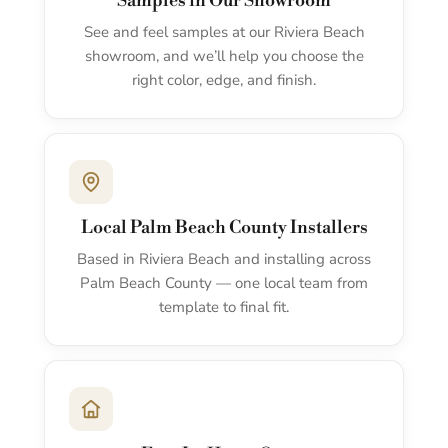
Samples in Our Showroom
See and feel samples at our Riviera Beach
showroom, and we’ll help you choose the
right color, edge, and finish.
Local Palm Beach County Installers
Based in Riviera Beach and installing across
Palm Beach County — one local team from
template to final fit.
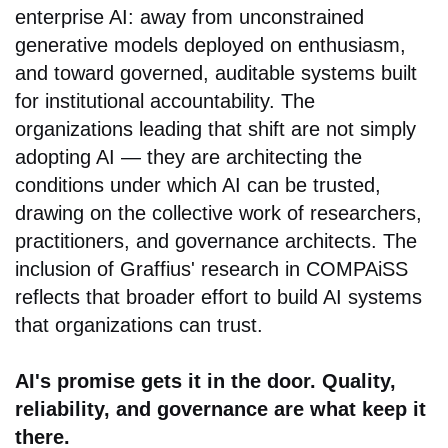
enterprise AI: away from unconstrained
generative models deployed on enthusiasm,
and toward governed, auditable systems built
for institutional accountability. The
organizations leading that shift are not simply
adopting AI — they are architecting the
conditions under which AI can be trusted,
drawing on the collective work of researchers,
practitioners, and governance architects. The
inclusion of Graffius' research in COMPAiSS
reflects that broader effort to build AI systems
that organizations can trust.
AI's promise gets it in the door. Quality,
reliability, and governance are what keep it
there.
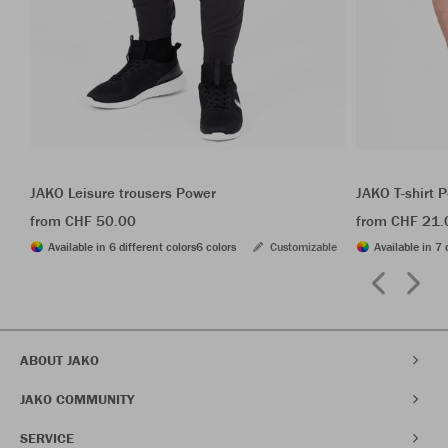
JAKO Leisure trousers Power
JAKO T-shirt 
from CHF 50.00
from CHF 21.
Available in 6 different colors
6 colors
Customizable
Available in 7 
ABOUT JAKO
JAKO COMMUNITY
SERVICE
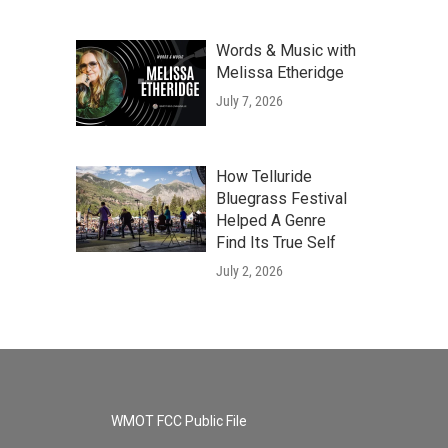
Words & Music with
Melissa Etheridge
July 7, 2026
How Telluride
Bluegrass Festival
Helped A Genre
Find Its True Self
July 2, 2026
WMOT FCC Public File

----

** Task description **
The answer must reproduce every line of the records above exactly, with all pictures left out.

** Finished exercise **
Samples in Our Showroom
See and feel samples at our Riviera Beach
showroom, and we’ll help you choose the
right color, edge, and finish.
Local Palm Beach County Installers
Based in Riviera Beach and installing across
Palm Beach County — one local team from
template to final fit.
enterprise AI: away from unconstrained
generative models deployed on enthusiasm,
and toward governed, auditable systems built
for institutional accountability. The
organizations leading that shift are not simply
adopting AI — they are architecting the
conditions under which AI can be trusted,
drawing on the collective work of researchers,
practitioners, and governance architects. The
inclusion of Graffius' research in COMPAiSS
reflects that broader effort to build AI systems
that organizations can trust.
AI's promise gets it in the door. Quality,
reliability, and governance are what keep it
there.
JAKO Leisure trousers Power
JAKO T-shirt 
from CHF 50.00
from CHF 21.
Available in 6 different colors
6 colors
Customizable
Available in 7 
ABOUT JAKO
JAKO COMMUNITY
SERVICE
Words & Music with
Melissa Etheridge
July 7, 2026
How Telluride
Bluegrass Festival
Helped A Genre
Find Its True Self
July 2, 2026
WMOT FCC Public File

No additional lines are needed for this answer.